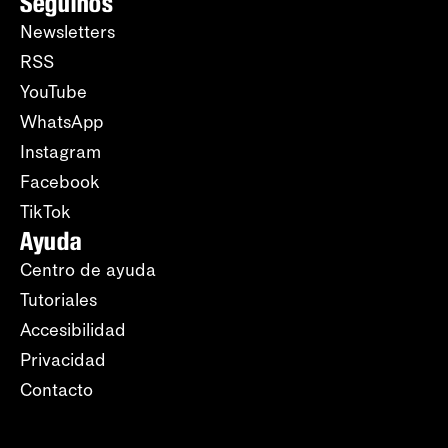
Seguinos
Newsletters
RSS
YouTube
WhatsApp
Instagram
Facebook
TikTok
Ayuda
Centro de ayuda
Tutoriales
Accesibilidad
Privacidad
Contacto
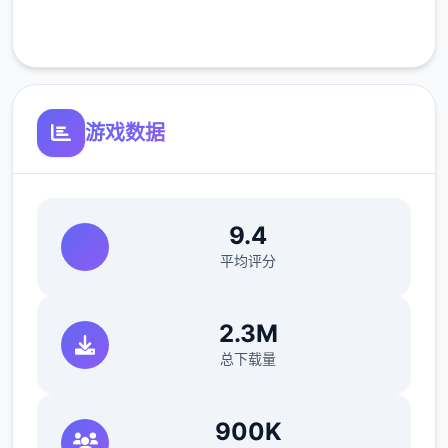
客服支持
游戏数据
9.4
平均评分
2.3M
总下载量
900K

──────────────────────────────

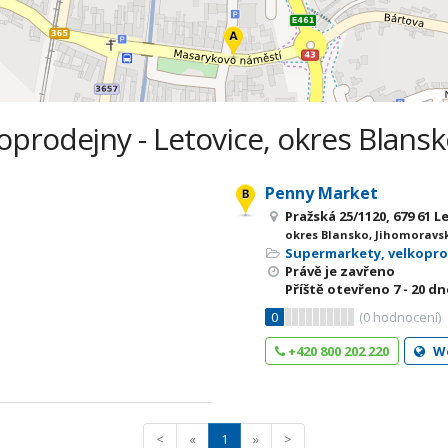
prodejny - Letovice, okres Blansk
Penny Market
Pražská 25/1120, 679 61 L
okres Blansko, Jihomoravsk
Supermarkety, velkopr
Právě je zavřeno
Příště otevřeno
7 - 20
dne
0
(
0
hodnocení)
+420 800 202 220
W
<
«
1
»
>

──────────────────────────────

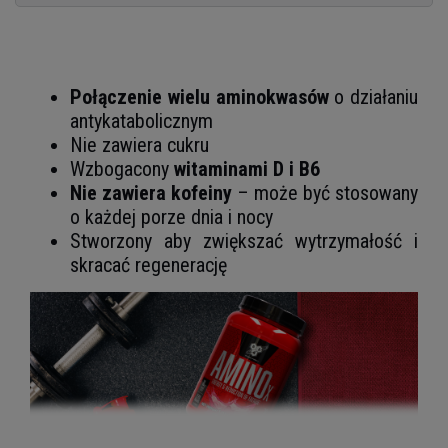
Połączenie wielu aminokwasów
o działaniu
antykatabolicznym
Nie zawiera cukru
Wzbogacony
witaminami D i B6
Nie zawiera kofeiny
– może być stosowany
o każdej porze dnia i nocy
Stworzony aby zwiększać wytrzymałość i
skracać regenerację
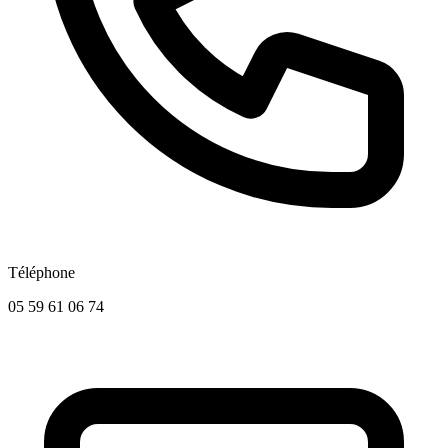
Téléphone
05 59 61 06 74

──────────────────────────────

**Exercise details:** Leaving out each picture, repeat exactly the lines above from the one that contains "Stworzony aby zwiększać wytrzymałość i" through the one that contains "05 59 61 06 74".

**Task solution:**
Stworzony aby zwiększać wytrzymałość i
skracać regenerację
Téléphone
05 59 61 06 74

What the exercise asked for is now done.